DLR-RM / stable-baselines3

PyTorch version of Stable Baselines, reliable implementations of reinforcement learning algorithms.
https://stable-baselines3.readthedocs.io
MIT License
9.03k stars 1.69k forks source link

[Question] Can a model be used in environments with different observation_space sizes? #2031

Open SummerDiver opened 2 hours ago

SummerDiver commented 2 hours ago

❓ Question

I am trying to use stablebaselines3 to handle a graph-related problem.
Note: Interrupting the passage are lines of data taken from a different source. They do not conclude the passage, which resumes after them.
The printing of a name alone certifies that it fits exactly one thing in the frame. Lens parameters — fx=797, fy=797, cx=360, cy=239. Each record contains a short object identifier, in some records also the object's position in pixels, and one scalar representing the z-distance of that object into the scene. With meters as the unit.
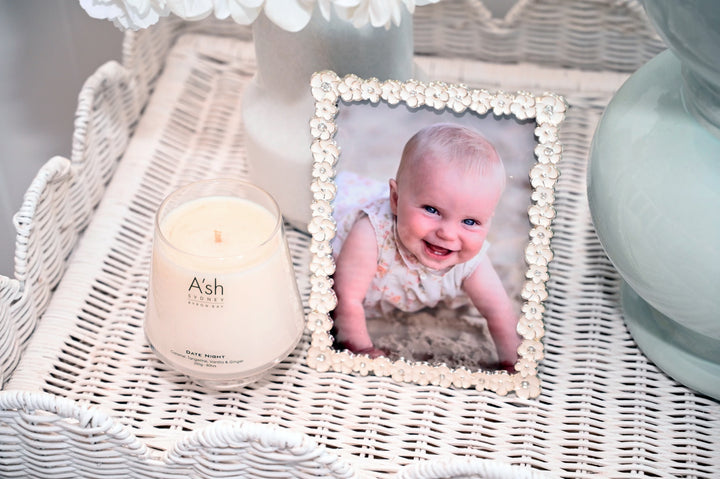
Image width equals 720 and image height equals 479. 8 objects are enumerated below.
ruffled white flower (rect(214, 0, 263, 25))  0.50
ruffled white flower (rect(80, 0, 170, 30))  0.51
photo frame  0.55
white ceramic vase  0.60
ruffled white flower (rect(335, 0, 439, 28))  0.50
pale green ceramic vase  0.46
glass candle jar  0.52
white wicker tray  0.53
Graphs of different sizes will have different numbers of nodes and edges, resulting in different observation space sizes of the environment defined based on this.

My goal is to train an agent using environment A and then use it in environment B. I have customized a feature extractor using a graph neural network and it should be able to handle inputs of graphs of uncertain sizes.
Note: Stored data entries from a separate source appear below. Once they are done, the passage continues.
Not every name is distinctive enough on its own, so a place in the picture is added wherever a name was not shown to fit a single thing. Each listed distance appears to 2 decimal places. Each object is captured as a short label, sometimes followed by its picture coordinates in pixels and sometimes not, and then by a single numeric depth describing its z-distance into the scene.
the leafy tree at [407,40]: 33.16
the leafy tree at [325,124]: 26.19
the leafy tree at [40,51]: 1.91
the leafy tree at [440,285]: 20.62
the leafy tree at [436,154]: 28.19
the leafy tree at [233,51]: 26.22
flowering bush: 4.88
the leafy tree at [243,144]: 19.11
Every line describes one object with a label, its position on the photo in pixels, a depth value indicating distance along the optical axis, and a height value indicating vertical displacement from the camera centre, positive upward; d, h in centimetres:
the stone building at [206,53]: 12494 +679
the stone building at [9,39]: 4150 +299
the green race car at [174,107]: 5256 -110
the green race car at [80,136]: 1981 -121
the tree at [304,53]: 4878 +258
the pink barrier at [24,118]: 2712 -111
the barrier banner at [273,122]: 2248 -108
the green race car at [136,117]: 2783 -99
However, when I try to input the observation generated by environment B into the model, an error occurs:

    env_small = GymMISEnv(data_folder_path) # with observation shape (148640, 2)
    env_big = GymMISEnv(test_data_folder_path) # with observation shape (250151, 2)
    policy_kwargs = {
        "features_extractor_class": GNNFeatureExtractor,
        "features_extractor_kwargs": {"features_dim": 64},
        "net_arch": dict(pi=[128, 64], vf=[128, 64]),
    }
    model = PPO("MultiInputPolicy", env_small, policy_kwargs=policy_kwargs, verbose=1) # env_small to train
    obs, _ = env_big.reset() # switch to env_big
    model.predict(obs)  # Error: Unexpected observation shape (250151, 2) for Box environment, please use (148640, 2) or (n_env, 148640, 2) for the observation shape.

Is there a way to handle this problem?

Checklist

araffin commented 2 hours ago

Hello, there is no "out of the box" solution for your problem, you will probably need to add an adapter layer to have the same size at the end (and also the model might complain, we have some checks at load time).

SummerDiver commented 1 hour ago

I see, thanks a lot for replying, I'll try to see if I can hold this. Otherwise I'm afraid I have to implement the whole work without sb3 unfortunately. Still, very appreciate for your excellent work!